Un tentativo più onesto del film antisemita Kadosh per capire la complessità della legge ebraica, stavolta subita da cittadini che non l’hanno scelta. Viene furbamente omesso però il fatto che a parti invertite (con donna recalcitrante) la situazione sostanzialmente non cambierebbe (Kolot)
Paolo Mereghetti
C’è una sola informazione da sapere prima di lasciarsi andare alla visione di Viviane : in Israele non esiste il matrimonio civile, c’è solo quello religioso, e quindi il divorzio (che esiste) può essere ratificato solo da un tribunale rabbinico, che ha bisogno però del pieno consenso del marito. Fatta questa premessa si è pronti per entrare nell’aula di tribunale dove Viviane e Elisha Amsalem stanno discutendo del loro divorzio: o meglio dove Viviane chiede un divorzio che il marito non sembra intenzionato a concedere.
Gli antefatti e le ragioni dei due contendenti li scopriremo scena dopo scena, anzi rinvio dopo rinvio, perché la cosa chiara da subito è che il marito non vuole concedere il divorzio alla moglie, che pure vive ormai fuoricasa, dalla sorella, da tre anni.

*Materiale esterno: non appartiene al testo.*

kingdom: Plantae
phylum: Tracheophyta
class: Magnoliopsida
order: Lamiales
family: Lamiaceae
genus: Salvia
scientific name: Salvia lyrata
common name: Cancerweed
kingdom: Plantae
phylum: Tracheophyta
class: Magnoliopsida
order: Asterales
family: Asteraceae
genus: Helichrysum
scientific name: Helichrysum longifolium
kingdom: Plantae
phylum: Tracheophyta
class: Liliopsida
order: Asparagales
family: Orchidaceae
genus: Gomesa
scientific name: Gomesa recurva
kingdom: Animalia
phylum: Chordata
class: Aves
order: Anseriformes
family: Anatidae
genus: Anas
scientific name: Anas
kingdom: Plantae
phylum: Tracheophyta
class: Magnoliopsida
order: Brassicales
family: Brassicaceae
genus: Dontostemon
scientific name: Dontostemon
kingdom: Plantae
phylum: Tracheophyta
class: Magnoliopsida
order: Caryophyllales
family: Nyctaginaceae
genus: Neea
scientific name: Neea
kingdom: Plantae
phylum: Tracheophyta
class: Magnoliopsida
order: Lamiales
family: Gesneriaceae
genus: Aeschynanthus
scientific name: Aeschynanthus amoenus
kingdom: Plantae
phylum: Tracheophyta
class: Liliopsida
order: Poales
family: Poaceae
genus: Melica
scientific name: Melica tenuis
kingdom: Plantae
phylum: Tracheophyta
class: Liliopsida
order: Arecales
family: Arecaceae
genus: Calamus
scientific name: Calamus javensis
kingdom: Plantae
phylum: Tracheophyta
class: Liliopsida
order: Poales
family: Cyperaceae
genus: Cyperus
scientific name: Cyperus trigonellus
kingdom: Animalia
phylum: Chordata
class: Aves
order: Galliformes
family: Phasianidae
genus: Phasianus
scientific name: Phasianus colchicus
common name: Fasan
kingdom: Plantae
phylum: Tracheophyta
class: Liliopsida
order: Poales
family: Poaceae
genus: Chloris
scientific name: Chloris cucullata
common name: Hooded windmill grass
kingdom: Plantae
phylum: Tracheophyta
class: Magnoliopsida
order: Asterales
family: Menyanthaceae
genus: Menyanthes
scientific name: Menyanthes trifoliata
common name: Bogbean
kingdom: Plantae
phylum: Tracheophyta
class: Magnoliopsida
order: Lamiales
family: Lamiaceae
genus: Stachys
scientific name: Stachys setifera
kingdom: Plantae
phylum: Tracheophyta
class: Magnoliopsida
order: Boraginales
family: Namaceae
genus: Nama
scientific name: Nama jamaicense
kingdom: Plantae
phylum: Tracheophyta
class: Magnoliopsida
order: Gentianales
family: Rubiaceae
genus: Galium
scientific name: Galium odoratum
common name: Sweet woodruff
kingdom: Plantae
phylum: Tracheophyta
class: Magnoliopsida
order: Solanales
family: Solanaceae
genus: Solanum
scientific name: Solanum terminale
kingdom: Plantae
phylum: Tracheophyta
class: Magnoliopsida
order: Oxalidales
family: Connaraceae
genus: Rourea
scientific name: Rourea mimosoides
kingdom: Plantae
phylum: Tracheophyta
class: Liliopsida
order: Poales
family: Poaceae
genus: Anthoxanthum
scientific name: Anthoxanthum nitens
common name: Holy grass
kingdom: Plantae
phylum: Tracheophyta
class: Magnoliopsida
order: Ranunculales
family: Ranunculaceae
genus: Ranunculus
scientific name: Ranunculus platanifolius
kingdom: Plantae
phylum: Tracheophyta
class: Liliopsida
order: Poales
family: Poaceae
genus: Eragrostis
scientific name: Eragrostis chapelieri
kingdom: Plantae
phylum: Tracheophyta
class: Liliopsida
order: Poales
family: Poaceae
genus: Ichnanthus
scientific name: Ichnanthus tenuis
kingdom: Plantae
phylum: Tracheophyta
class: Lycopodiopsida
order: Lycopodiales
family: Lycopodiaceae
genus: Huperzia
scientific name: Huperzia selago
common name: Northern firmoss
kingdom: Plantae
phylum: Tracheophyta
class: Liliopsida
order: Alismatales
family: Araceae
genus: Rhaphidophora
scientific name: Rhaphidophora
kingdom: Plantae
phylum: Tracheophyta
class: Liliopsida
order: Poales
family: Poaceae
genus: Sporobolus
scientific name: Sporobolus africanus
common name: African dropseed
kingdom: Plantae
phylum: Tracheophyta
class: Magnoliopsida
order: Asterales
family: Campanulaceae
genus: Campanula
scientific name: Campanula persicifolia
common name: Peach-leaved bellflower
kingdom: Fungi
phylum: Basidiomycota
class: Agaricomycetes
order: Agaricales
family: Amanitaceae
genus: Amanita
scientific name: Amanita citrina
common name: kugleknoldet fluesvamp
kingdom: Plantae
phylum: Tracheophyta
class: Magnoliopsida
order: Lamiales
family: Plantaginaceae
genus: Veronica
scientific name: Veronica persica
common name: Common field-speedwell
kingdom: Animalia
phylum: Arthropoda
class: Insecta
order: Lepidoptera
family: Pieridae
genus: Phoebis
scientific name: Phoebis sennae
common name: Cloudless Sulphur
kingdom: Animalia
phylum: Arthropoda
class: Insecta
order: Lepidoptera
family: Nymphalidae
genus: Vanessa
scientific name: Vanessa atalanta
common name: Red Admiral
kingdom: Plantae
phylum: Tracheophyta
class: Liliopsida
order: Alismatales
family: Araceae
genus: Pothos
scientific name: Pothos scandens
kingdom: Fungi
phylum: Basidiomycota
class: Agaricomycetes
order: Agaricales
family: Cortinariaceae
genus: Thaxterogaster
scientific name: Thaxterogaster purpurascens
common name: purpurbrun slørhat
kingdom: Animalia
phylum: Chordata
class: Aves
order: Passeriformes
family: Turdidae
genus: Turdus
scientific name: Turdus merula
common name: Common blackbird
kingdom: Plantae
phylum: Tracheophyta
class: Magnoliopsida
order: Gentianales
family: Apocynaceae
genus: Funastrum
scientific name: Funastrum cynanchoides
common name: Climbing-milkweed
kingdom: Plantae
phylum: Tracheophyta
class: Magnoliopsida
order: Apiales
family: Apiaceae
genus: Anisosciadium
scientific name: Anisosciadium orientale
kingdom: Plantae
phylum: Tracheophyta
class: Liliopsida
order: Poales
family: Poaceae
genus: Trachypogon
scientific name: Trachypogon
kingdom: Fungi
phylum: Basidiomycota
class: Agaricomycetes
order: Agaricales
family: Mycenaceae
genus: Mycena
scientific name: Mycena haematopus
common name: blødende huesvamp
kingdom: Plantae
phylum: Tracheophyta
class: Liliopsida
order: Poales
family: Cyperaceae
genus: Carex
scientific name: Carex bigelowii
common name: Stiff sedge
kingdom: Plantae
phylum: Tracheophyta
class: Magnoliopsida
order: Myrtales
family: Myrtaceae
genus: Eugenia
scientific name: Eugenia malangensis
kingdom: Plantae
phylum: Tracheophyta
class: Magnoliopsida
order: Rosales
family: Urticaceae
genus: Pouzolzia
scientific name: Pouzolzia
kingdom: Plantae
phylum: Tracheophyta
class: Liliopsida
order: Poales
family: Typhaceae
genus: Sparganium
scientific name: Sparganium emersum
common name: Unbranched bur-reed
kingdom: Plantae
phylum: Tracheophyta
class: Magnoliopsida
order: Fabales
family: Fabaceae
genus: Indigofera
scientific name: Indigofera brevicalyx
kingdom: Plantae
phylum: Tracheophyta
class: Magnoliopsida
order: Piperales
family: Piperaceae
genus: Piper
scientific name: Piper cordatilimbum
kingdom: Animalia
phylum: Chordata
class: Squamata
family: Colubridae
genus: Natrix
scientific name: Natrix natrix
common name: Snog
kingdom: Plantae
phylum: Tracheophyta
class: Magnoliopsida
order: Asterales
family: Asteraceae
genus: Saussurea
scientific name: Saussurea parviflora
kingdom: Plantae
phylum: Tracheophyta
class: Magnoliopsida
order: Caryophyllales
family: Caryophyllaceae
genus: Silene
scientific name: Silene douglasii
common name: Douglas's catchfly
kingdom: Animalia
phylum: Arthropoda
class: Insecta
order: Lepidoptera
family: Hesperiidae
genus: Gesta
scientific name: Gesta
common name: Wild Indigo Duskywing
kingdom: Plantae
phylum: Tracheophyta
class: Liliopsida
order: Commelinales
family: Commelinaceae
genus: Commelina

Niente, Elisha prima diserta le udienze, poi sceglie il silenzio o cerca ogni giustificazione possibile per rifiutare quello che Viviane cerca da diversi anni. E quando anche l’uomo accetta di farsi rappresentare da un avvocato — nel suo caso il fratello rabbino Shimon, mentre la donna ha scelto un avvocato che non mette la kippah (come a sottolineare la sua «laicità») — ed entrano in scena i testimoni chiamati dai due contendenti, lo scontro non diventa meno facile da risolvere, perché il quadro si allarga alla società, all’idea dominante di famiglia e alle sue regole non scritte.